We are using River fully programmatically in a Go service using rivermigrate.Migrate Go api as mentioned here: https://riverqueue.com/docs/migrations.
We observed that the river migration process can leave the database in a partially-applied state when the service crashes or restarts in the middle of the migration. Sharing the steps below to reproduce the issue:
-
River successfully applies all migration files having DDL commands (creates tables / indexes / constraints) (ex.: riverqueue/river/riverdriver/riverdatabasesql/migration/main/001_create_river_migration.up.sql)
-
Schema versions applied is yet to be recorded in river_migration table and the application crashes or restarts
-
On the next startup, River retries the same full migration as there are no version entries recorded in river_migration table and the migration fails because the DDL already exists(PostgresSql errors like: relation already exists or index already exists)

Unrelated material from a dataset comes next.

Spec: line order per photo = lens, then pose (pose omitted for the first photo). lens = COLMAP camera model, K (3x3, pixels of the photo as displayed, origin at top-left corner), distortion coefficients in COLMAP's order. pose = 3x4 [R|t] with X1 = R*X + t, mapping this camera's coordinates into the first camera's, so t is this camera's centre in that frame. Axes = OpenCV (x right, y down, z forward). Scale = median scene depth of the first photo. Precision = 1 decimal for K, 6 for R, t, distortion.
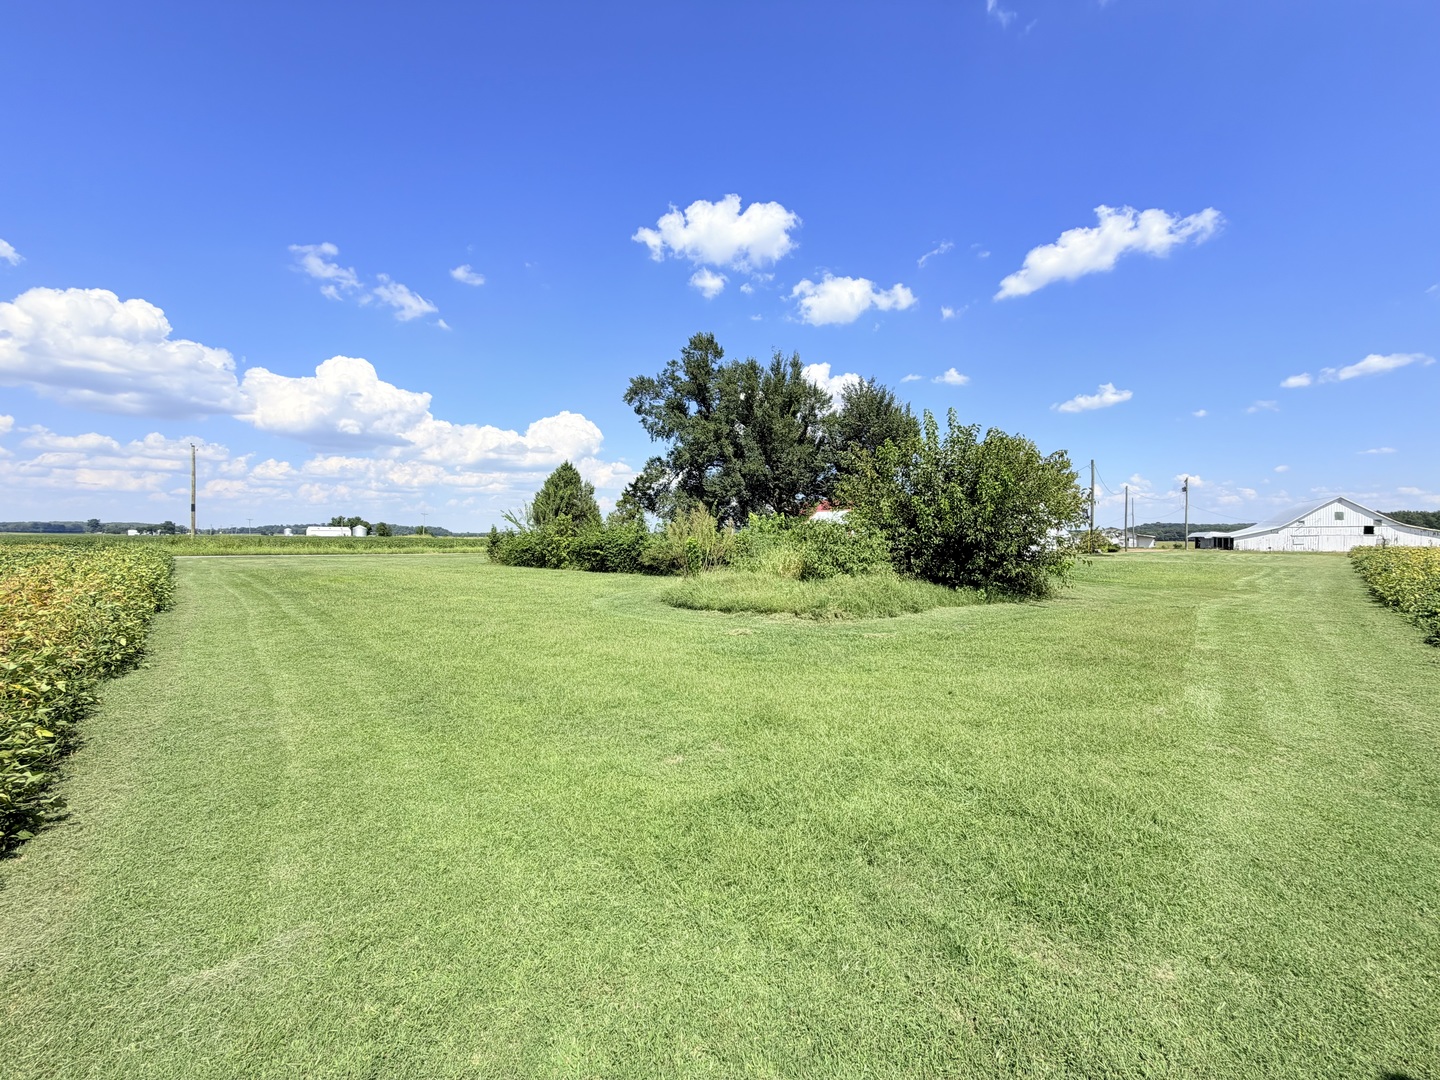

This requires manual intervention against River’s internal tables, which is undesirable for application operators.
Expected Behavior:
River migrations should be:
- Atomic (DDL + schema version bookkeeping happen together in single transaction)
or
- DDL commands are Idempotent (safe to re-run)
This ensures that applications will not require to touch internal River tables manually.
Because of this potential issue, it prevents the service from starting until River’s tables are manually removed. Please suggest on how to proceed in such situations and how others are addressing this potential issue?